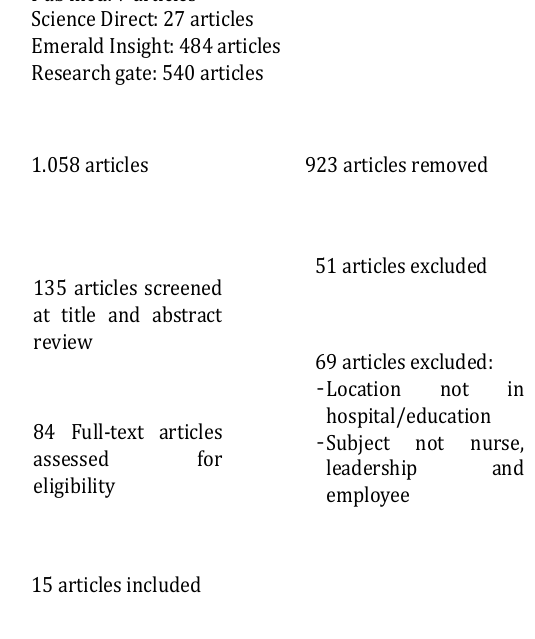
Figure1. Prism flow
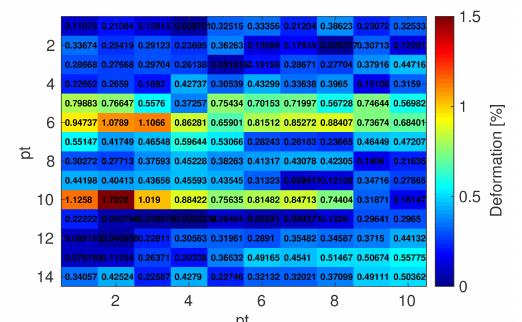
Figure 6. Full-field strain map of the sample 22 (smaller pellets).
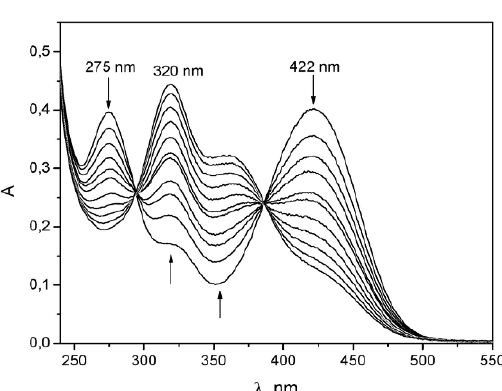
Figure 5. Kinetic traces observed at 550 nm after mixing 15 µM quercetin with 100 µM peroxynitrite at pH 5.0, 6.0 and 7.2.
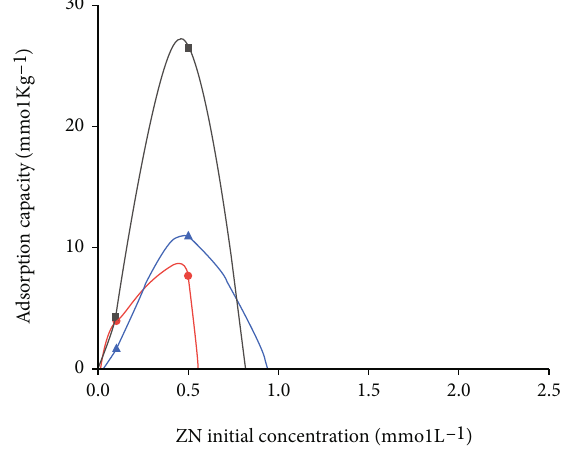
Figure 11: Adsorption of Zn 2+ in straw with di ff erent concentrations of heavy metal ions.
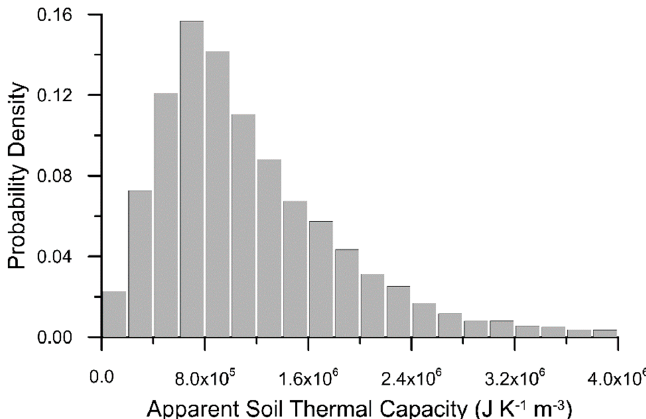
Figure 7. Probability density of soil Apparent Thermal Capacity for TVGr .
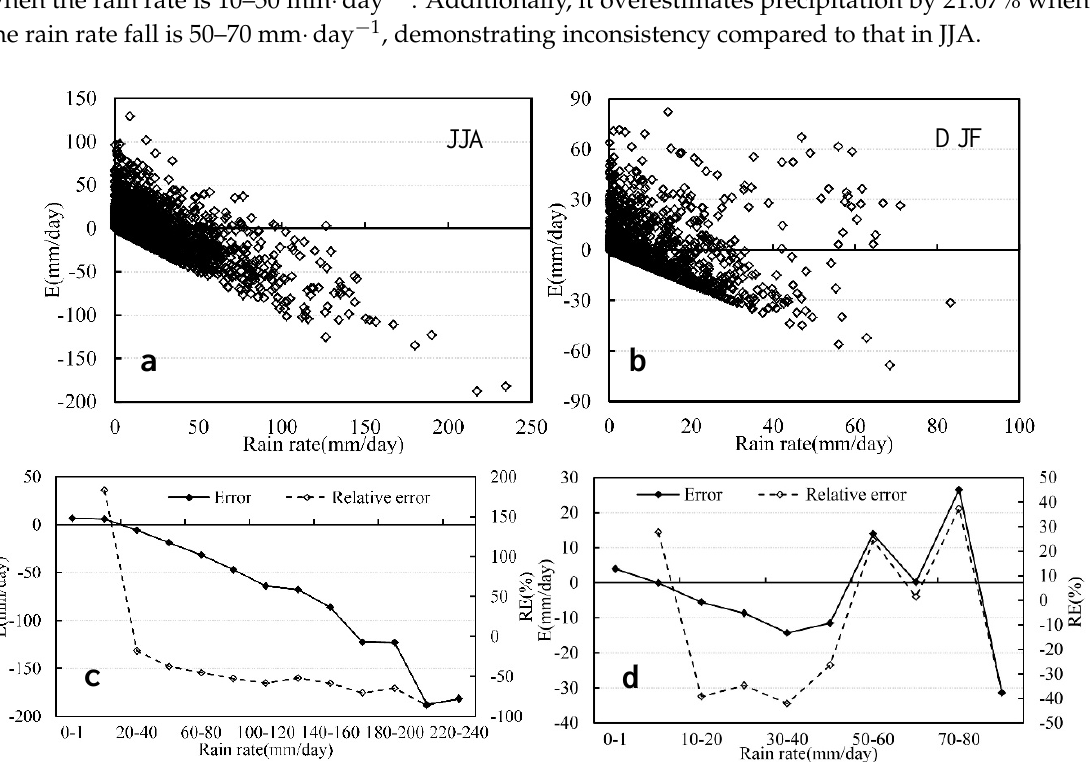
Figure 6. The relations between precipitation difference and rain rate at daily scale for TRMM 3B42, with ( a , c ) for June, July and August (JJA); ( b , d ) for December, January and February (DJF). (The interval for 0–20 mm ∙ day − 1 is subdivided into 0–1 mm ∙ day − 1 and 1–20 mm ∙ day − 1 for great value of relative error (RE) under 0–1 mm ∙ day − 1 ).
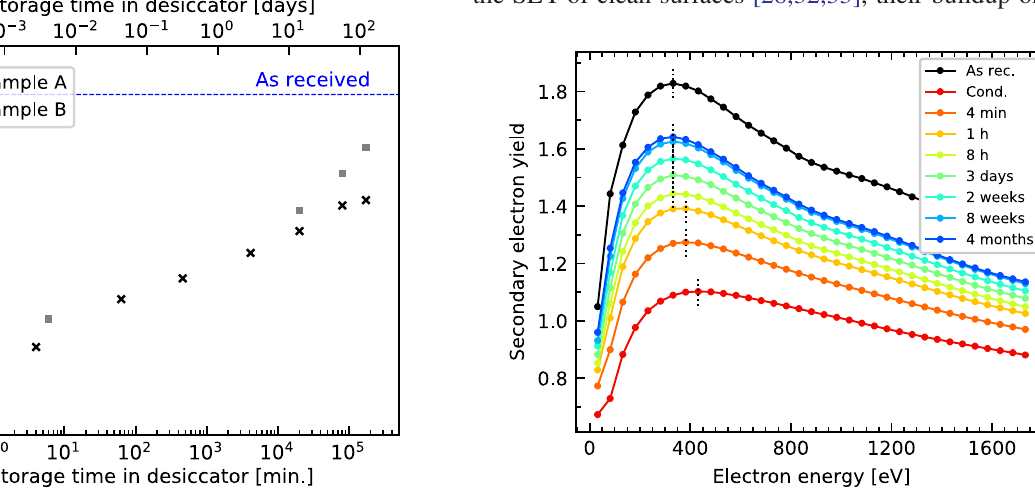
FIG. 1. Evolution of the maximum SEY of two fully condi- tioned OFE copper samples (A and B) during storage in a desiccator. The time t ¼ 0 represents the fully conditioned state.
● ● ● ● ●
_What is required_. Range to copy from the listing above: the line containing "Figure 5. Kinetic" down to the line containing "Figure 7. Probability", both included. Reproduce it exactly, minus the pictures, and add nothing.

_Result of this exercise_.
Figure 5. Kinetic traces observed at 550 nm after mixing 15 µM quercetin with 100 µM peroxynitrite at pH 5.0, 6.0 and 7.2.
Figure 11: Adsorption of Zn 2+ in straw with di ff erent concentrations of heavy metal ions.
Figure 7. Probability density of soil Apparent Thermal Capacity for TVGr .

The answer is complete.